One Persons Trash Is Another Persons Dinner; Fish Mongers Are Expanding What Americans Eat
A fish monger in Houston is slowly expanding the dining horizons of restaurant patrons - one fish at a time. PJ Stoops has made a business for itself by buying the "secondary" fish - the "trash fish" if you will - that usually get thrown away, and selling them to inventive restaurants to show up as dinner on your plate.
The various varieties of fish that usually don't have a commercial home are called Bycatch by those in the trade. Finding a use for them solves many problems for the fishing industry.
Indeed, while fishermen have been working to reduce bycatch by changing things like fishing gear, the problem remains. According to the first national bycatch report, conducted by the National Oceanic and Atmospheric Association (NOAA) and released in 2011, it is estimated that commercial fishing in the U.S. produced 1.2 billion pounds of bycatch. (Shrimp trawling the Gulf of Mexico produced the most bycatch.)

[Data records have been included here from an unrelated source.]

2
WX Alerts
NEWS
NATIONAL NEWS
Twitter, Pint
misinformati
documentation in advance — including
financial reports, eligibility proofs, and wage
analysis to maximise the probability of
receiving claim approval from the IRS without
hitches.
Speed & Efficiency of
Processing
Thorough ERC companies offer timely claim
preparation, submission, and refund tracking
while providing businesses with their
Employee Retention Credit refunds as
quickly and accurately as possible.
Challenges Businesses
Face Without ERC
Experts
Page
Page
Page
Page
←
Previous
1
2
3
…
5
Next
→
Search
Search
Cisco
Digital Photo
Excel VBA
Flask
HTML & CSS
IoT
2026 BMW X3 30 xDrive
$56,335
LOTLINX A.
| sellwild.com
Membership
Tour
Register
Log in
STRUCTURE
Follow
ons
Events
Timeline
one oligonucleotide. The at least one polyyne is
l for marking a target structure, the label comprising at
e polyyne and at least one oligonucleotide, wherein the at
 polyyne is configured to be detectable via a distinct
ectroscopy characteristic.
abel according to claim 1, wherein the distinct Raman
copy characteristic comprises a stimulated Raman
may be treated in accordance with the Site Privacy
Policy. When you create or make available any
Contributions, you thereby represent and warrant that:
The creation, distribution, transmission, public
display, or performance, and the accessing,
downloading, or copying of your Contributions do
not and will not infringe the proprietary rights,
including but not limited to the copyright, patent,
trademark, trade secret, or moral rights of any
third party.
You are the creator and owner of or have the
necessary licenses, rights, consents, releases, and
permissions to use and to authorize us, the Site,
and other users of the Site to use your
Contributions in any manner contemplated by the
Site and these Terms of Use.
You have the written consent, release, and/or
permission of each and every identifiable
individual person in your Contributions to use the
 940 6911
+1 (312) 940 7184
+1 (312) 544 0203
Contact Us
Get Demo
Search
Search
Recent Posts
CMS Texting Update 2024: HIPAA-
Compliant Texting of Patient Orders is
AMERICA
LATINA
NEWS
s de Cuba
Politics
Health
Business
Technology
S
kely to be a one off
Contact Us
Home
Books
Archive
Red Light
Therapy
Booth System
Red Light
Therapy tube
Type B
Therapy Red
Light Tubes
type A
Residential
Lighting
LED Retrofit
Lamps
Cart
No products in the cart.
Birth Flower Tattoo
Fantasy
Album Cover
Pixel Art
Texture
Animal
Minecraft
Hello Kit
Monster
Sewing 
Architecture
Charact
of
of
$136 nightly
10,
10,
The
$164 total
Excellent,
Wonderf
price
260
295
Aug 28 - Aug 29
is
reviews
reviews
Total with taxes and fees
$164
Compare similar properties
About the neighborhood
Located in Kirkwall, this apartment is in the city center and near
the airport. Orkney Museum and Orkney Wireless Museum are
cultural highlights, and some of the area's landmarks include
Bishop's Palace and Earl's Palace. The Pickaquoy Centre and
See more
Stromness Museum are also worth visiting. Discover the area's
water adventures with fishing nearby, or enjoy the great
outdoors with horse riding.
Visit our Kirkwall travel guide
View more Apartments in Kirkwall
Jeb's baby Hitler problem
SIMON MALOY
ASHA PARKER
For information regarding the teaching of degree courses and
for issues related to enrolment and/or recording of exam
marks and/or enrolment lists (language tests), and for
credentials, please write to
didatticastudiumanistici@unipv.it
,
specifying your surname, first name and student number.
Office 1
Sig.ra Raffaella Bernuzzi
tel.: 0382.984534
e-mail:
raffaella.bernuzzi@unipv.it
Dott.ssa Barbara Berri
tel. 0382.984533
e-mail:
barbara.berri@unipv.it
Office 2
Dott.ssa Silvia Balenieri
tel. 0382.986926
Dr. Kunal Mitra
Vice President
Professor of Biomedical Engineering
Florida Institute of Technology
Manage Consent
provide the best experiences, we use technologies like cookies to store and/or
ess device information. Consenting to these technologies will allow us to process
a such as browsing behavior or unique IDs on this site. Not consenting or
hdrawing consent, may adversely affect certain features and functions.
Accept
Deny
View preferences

“There are raging debates over what to do about bycatch,” Chris Dorsett, director of ecosystem conservation programs at Ocean Conservancy, tells TakePart. “The key is, does the government have the management safeguards in place should a robust market develop for these species so you don’t run into overfishing problems.”
So can some of these new Bycatch become palatable and popular? It's happened before with fish like Chilean Sea Bass - a fish that once upon a time was bypassed in favor of other varieties.
The answer to the question in large part depends on the talents of good chef; In some ways all of these fish are edible; They just need the right preparation to become popular.